How does the architecture handle stale or superseded documents?
The knowledge base versions documents and tracks supersession explicitly. When a newer revision exists, the older one is archived but not deleted. The system surfaces the version it cited so a reviewer can verify the answer matches the current approved record. The assistant never decides which version is current — that decision belongs to the operations lead.

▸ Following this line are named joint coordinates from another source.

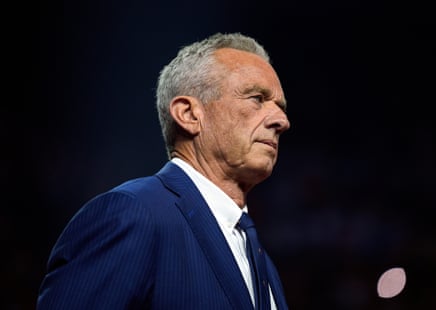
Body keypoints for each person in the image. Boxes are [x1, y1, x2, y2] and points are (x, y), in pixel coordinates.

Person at [37, 32, 291, 309]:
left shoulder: (259, 258)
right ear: (189, 115)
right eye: (257, 98)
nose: (282, 120)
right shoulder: (132, 214)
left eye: (280, 107)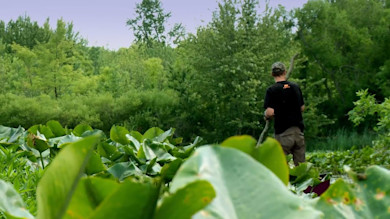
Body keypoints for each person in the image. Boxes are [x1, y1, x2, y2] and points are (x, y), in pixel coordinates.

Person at [263, 62, 305, 166]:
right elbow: (302, 108)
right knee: (301, 167)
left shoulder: (271, 90)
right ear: (285, 72)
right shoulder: (295, 87)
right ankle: (306, 181)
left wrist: (266, 115)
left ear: (272, 74)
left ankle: (285, 182)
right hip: (298, 132)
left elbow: (270, 112)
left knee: (281, 166)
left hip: (283, 134)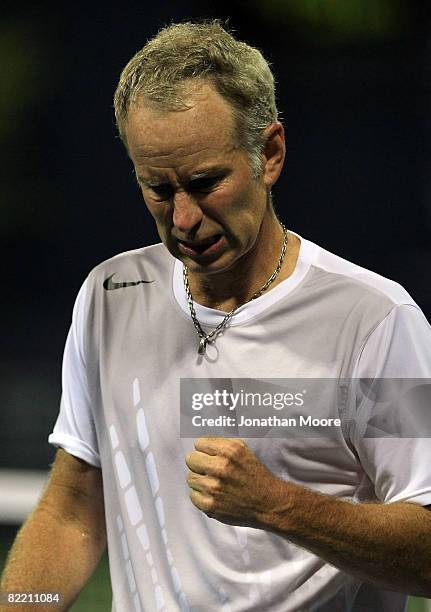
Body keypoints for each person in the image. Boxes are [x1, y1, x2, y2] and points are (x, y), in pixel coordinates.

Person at [2, 19, 431, 612]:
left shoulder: (378, 319)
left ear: (270, 153)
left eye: (206, 183)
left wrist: (277, 505)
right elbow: (75, 508)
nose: (183, 218)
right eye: (157, 187)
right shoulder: (111, 293)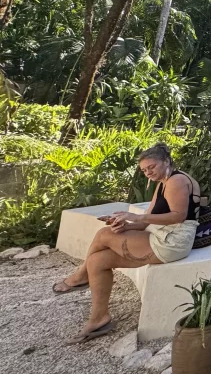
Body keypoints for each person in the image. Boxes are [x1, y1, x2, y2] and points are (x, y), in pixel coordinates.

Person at [54, 143, 201, 344]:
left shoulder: (177, 180)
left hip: (173, 242)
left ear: (166, 161)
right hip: (161, 235)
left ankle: (80, 276)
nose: (148, 173)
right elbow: (147, 222)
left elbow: (178, 216)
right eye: (144, 170)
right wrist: (125, 225)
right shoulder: (162, 183)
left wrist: (136, 218)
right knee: (97, 261)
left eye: (151, 167)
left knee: (103, 235)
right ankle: (99, 318)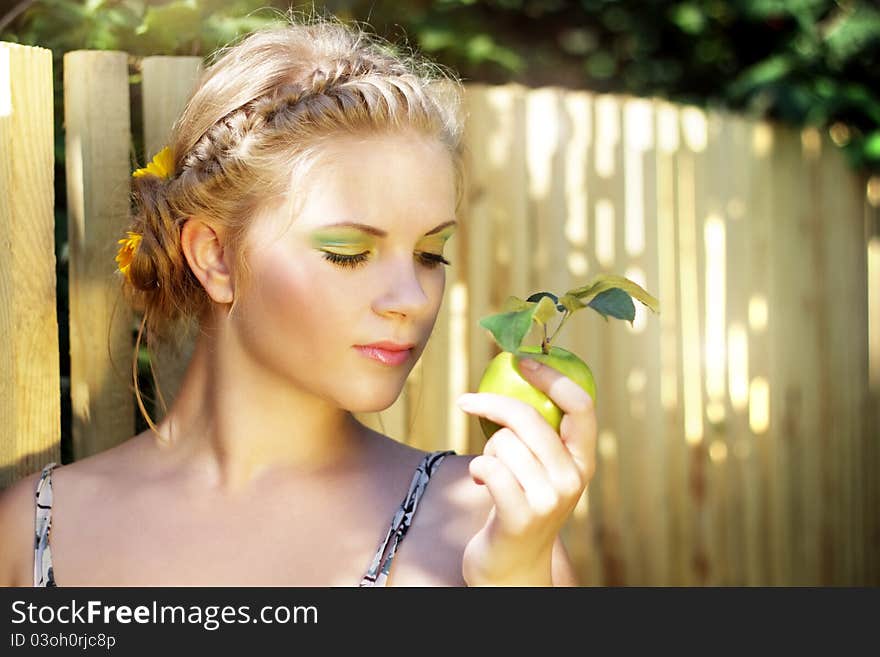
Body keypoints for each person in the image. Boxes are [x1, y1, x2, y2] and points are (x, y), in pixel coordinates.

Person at [0, 15, 596, 587]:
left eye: (429, 255)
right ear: (217, 257)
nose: (411, 299)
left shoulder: (483, 525)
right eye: (347, 252)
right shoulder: (29, 534)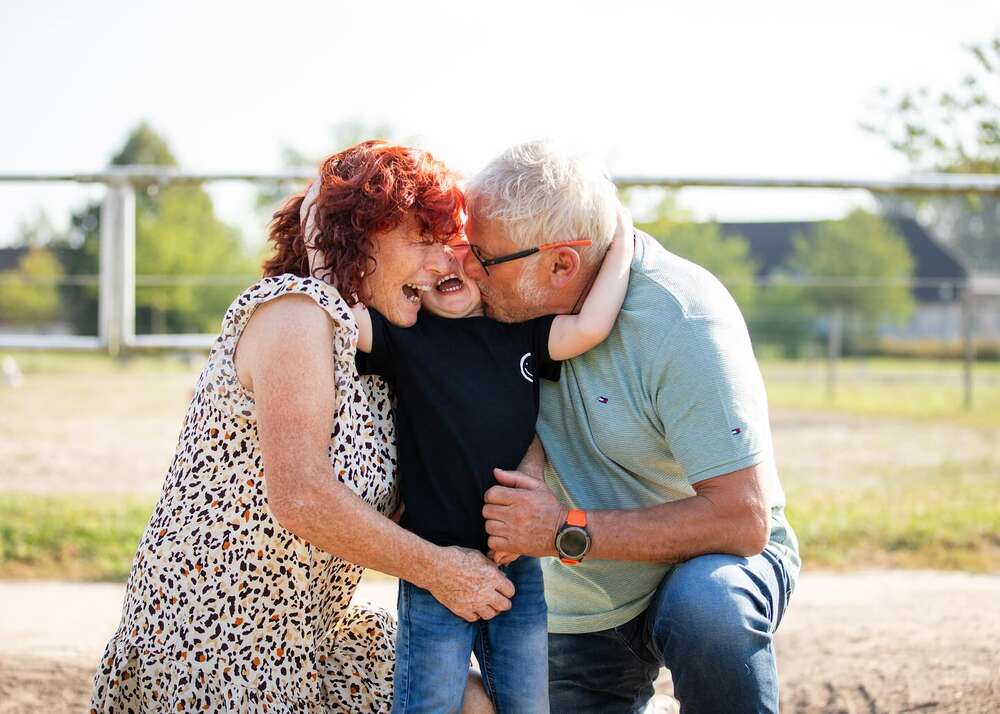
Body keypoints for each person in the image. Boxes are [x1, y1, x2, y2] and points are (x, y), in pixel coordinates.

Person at [90, 140, 511, 713]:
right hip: (215, 641)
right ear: (363, 237)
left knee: (472, 703)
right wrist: (441, 571)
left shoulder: (385, 350)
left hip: (316, 637)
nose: (444, 263)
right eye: (423, 241)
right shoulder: (295, 312)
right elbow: (302, 496)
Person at [469, 141, 801, 713]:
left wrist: (563, 531)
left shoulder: (681, 318)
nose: (466, 267)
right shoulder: (491, 306)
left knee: (710, 607)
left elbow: (740, 520)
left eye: (484, 256)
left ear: (562, 263)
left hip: (698, 562)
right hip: (580, 602)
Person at [336, 178, 633, 712]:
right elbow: (332, 310)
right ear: (413, 288)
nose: (448, 264)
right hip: (436, 562)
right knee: (431, 702)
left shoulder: (522, 334)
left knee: (527, 701)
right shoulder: (405, 340)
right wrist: (324, 231)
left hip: (515, 558)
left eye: (462, 252)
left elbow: (591, 325)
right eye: (431, 260)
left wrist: (622, 237)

How is the citation gate actually enforced?
The gate is a separate service running between model output and reply send. The model returns a structured response with the answer, cited chunk references, and a confidence value. The service verifies each cited chunk was actually returned by the retrieval call for this turn — using a per-turn nonce to make the check replay-resistant. Mismatch or absent citation drops the payload before the user sees it. The model never sees the gate code.
Why not train employees on prompt engineering instead?
Training works for some employees, unevenly across a workforce. Even trained senior officials at agencies with mandatory security training have leaked sensitive documents into public ChatGPT — the summer 2025 CISA case is on the context page. The discipline that fails for trained federal officials fails harder for an apprentice on a deadline. Architecture scales — discipline does not.
What was deliberately not built?
Project management features (the architecture sits next to existing operations platforms, not on top of them), document authoring (the assistant retrieves and cites; document authorship belongs to the operations lead), automatic supersession decisions (too consequential to delegate to the model), full-text web search fallback (defeats the fixed-source constraint), and a generic conversational mode (defeats the fixed-role constraint).
What if a different trade — plumbing, electrical, mechanical service — wants to build this?
The four constraints are industry-neutral. The role taxonomy and approved corpus change with the trade. Plumbing might use IPC instead of IMC; electrical adds NEC sections; service companies add equipment-specific troubleshooting trees. The retrieval pipeline, the post-processing gate, and the role-and-scope filter are unchanged.